VENAFRO – La Luce della Pace 2023 accesa a Betlemme e distribuita in tutta Europa attraverso staffette ferroviarie giunge anche a Venafro come simbolo di fratellanza universale.
Quasi fosse un ossimoro in disaccordo con le vicissitudini che il mondo si trova a dover affrontare, l’idea della pace come simbolo di fratellanza universale continua imperterrita in quella gara complessa ed impari in cui il potere delle armi sembra avere la meglio.
Lo stesso presidente Mattarella in un suo discorso ha sottolineato come “una guerra che non si è mai conclusa con il conseguimento della pace comporta il rischio costante di nuove violenze”, un monito che non ammette riserve e che delinea quanto la politica debba impegnarsi a garantire sempre e comunque il ripudio della guerra sancito dalla Carta Costituzionale.
Il 16 dicembre è partita l’edizione 2023 della ‘Luce della Pace di Betlemme’, una iniziativa internazionale cominciata nel 1986 grazie all’idea degli Scout austriaci che consiste nell’accensione di una lampada nella grotta della Basilica della Natività di Betlemme e nella distribuzione della luce nella maggior parte dei paesi europei e del mondo intero. Quest’anno a scendere nella Grotta della Natività non è stato un bambino o una bambina austriaca, come prevede la tradizione, ma una bambina cristiana palestinese di Betlemme di dodici anni, Pillar Jarayseh, proprio a causa del conflitto in corso tra Israele e Hamas. Così da Betlemme la lanterna ad olio con la Luce della Pace è stata portata in Giordania all’aeroporto di Amman per poi arrivare in Austria ed essere presa in consegna da un bambino siriano di dieci anni impegnato negli Scout. La Luce quest’anno brillerà in tutta Europa, negli Stati Uniti e anche in alcuni Paesi del sud America.
Sabato 16 dicembre la fiammella della pace è stata così distribuita da dieci associazioni Scout italiane e da quel giorno sta viaggiando in treno per tutta la penisola giungendo fino in Molise e a Termoli dove, fanno sapere gli Scout, “le due novizie di Venafro (ragazze scout del primo anno di Clan) sono andate insieme con tutti i novizi della regione Molise ad accogliere la luce. Poi insieme ai tre Clan della nostra ‘zona’ (Venafro 4, Isernia 1 e Isernia 3) si sono incontrati con la luce nella Cattedrale di Isernia per un momento di riflessione durante il quale i ragazzi hanno letto una preghiera scritta da loro”. Successivamente la Luce è stata accolta in parrocchia domenica mattina nella chiesa San Francesco durante la messa delle otto e trenta, “adesso la Lanterna si trova esposta nella chiesa di don Orione per tutta la prossima settimana e chi vorrà potrà accogliere la Luce della Pace attingendola con un cero e farsi portatore di luce, diffondendola con amore e serenità.” Come ogni anno gli Scout di Venafro si recano nel posto più vicino per prendere in consegna la Luce di Betlemme e fare in modo che tutta la comunità possa attingere da essa la fiammella, come in un passaparola che distribuisce speranza.

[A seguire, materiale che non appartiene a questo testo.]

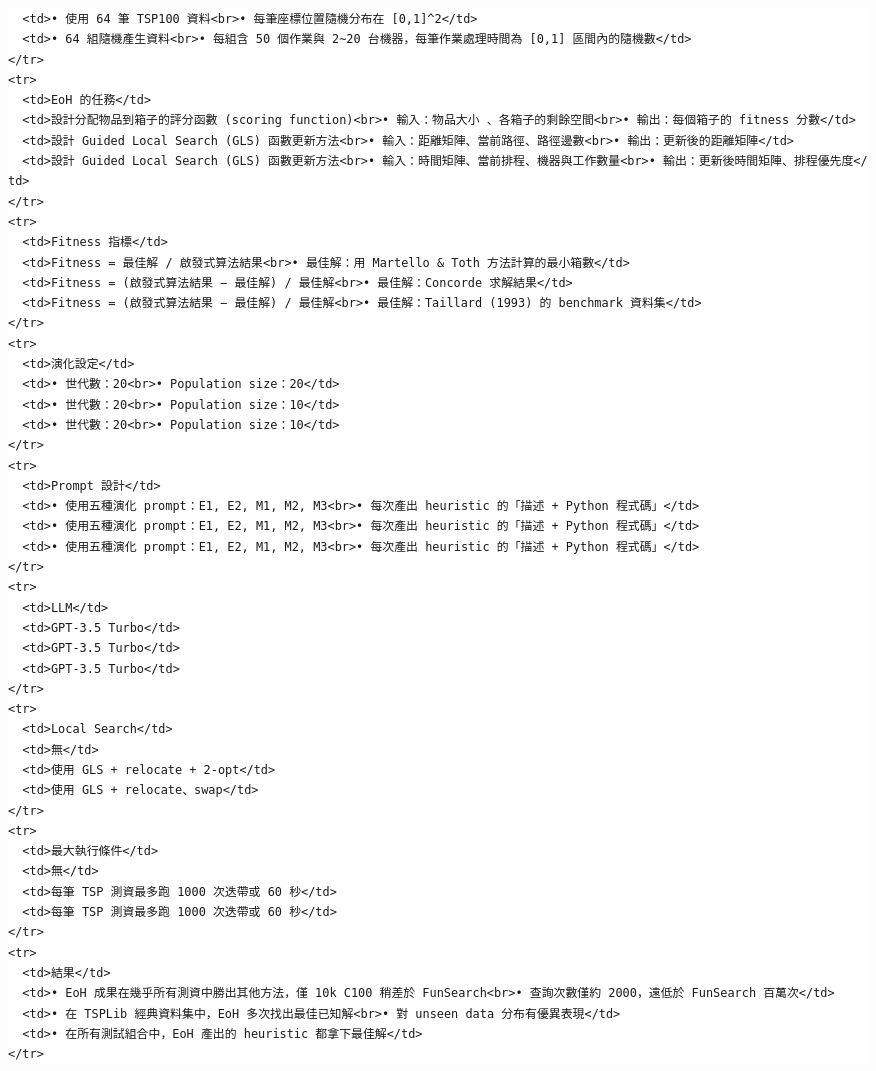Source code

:       <td>• 使用 64 筆 TSP100 資料<br>• 每筆座標位置隨機分布在 [0,1]^2</td>
      <td>• 64 組隨機產生資料<br>• 每組含 50 個作業與 2~20 台機器，每筆作業處理時間為 [0,1] 區間內的隨機數</td>
    </tr>
    <tr>
      <td>EoH 的任務</td>
      <td>設計分配物品到箱子的評分函數 (scoring function)<br>• 輸入：物品大小 、各箱子的剩餘空間<br>• 輸出：每個箱子的 fitness 分數</td>
      <td>設計 Guided Local Search (GLS) 函數更新方法<br>• 輸入：距離矩陣、當前路徑、路徑邊數<br>• 輸出：更新後的距離矩陣</td>
      <td>設計 Guided Local Search (GLS) 函數更新方法<br>• 輸入：時間矩陣、當前排程、機器與工作數量<br>• 輸出：更新後時間矩陣、排程優先度</td>
    </tr>
    <tr>
      <td>Fitness 指標</td>
      <td>Fitness = 最佳解 / 啟發式算法結果<br>• 最佳解：用 Martello & Toth 方法計算的最小箱數</td>
      <td>Fitness = (啟發式算法結果 − 最佳解) / 最佳解<br>• 最佳解：Concorde 求解結果</td>
      <td>Fitness = (啟發式算法結果 − 最佳解) / 最佳解<br>• 最佳解：Taillard (1993) 的 benchmark 資料集</td>
    </tr>
    <tr>
      <td>演化設定</td>
      <td>• 世代數：20<br>• Population size：20</td>
      <td>• 世代數：20<br>• Population size：10</td>
      <td>• 世代數：20<br>• Population size：10</td>
    </tr>
    <tr>
      <td>Prompt 設計</td>
      <td>• 使用五種演化 prompt：E1, E2, M1, M2, M3<br>• 每次產出 heuristic 的「描述 + Python 程式碼」</td>
      <td>• 使用五種演化 prompt：E1, E2, M1, M2, M3<br>• 每次產出 heuristic 的「描述 + Python 程式碼」</td>
      <td>• 使用五種演化 prompt：E1, E2, M1, M2, M3<br>• 每次產出 heuristic 的「描述 + Python 程式碼」</td>
    </tr>
    <tr>
      <td>LLM</td>
      <td>GPT-3.5 Turbo</td>
      <td>GPT-3.5 Turbo</td>
      <td>GPT-3.5 Turbo</td>
    </tr>
    <tr>
      <td>Local Search</td>
      <td>無</td>
      <td>使用 GLS + relocate + 2-opt</td>
      <td>使用 GLS + relocate、swap</td>
    </tr>
    <tr>
      <td>最大執行條件</td>
      <td>無</td>
      <td>每筆 TSP 測資最多跑 1000 次迭帶或 60 秒</td>
      <td>每筆 TSP 測資最多跑 1000 次迭帶或 60 秒</td>
    </tr>
    <tr>
      <td>結果</td>
      <td>• EoH 成果在幾乎所有測資中勝出其他方法，僅 10k C100 稍差於 FunSearch<br>• 查詢次數僅約 2000，遠低於 FunSearch 百萬次</td>
      <td>• 在 TSPLib 經典資料集中，EoH 多次找出最佳已知解<br>• 對 unseen data 分布有優異表現</td>
      <td>• 在所有測試組合中，EoH 產出的 heuristic 都拿下最佳解</td>
    </tr>
  </tbody>
  </table>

La leggendaria lampada ad olio che arde da moltissimi secoli è accompagnata quest’anno dal motto “Fare Pace rende felice” un invito che nella visione Scout va esteso e riconosciuto in senso ampio e che va recepito pertanto anche come un appello “rivolto ad ognuno di noi a fare pace con un amico, un parente, un vicino di casa e diventare portatori di pace”. Un argomento caro agli Scout che ritrovano l’obiettivo del loro operato in un pensiero espresso dal fondatore, Baden Powell, il quale sosteneva che “la vera felicità è procurare felicità agli altri.” Certo, in un clima così teso e carico di astio, in bilico tra crisi climatica e disuguaglianza economica che definisce il profilo della soglia di povertà tra i popoli e nel diffuso sconforto delle nuove generazioni, parlare di felicità può sembrare fuori luogo, concetto aleatorio che non si amalgama alla realtà corrente.
Eppure il messaggio che gli Scout intendono diffondere ha un carattere rivoluzionario, è una formula coraggiosa che implica il non arrendersi davanti alle difficoltà, nemmeno davanti alle guerre che da sempre segnano la linea del tempo ma che pure hanno trovato nella storia validi paladini ad essa contrari impegnati a rompere le catene che stringono in una morsa pericolosa l’ideale della pace universale.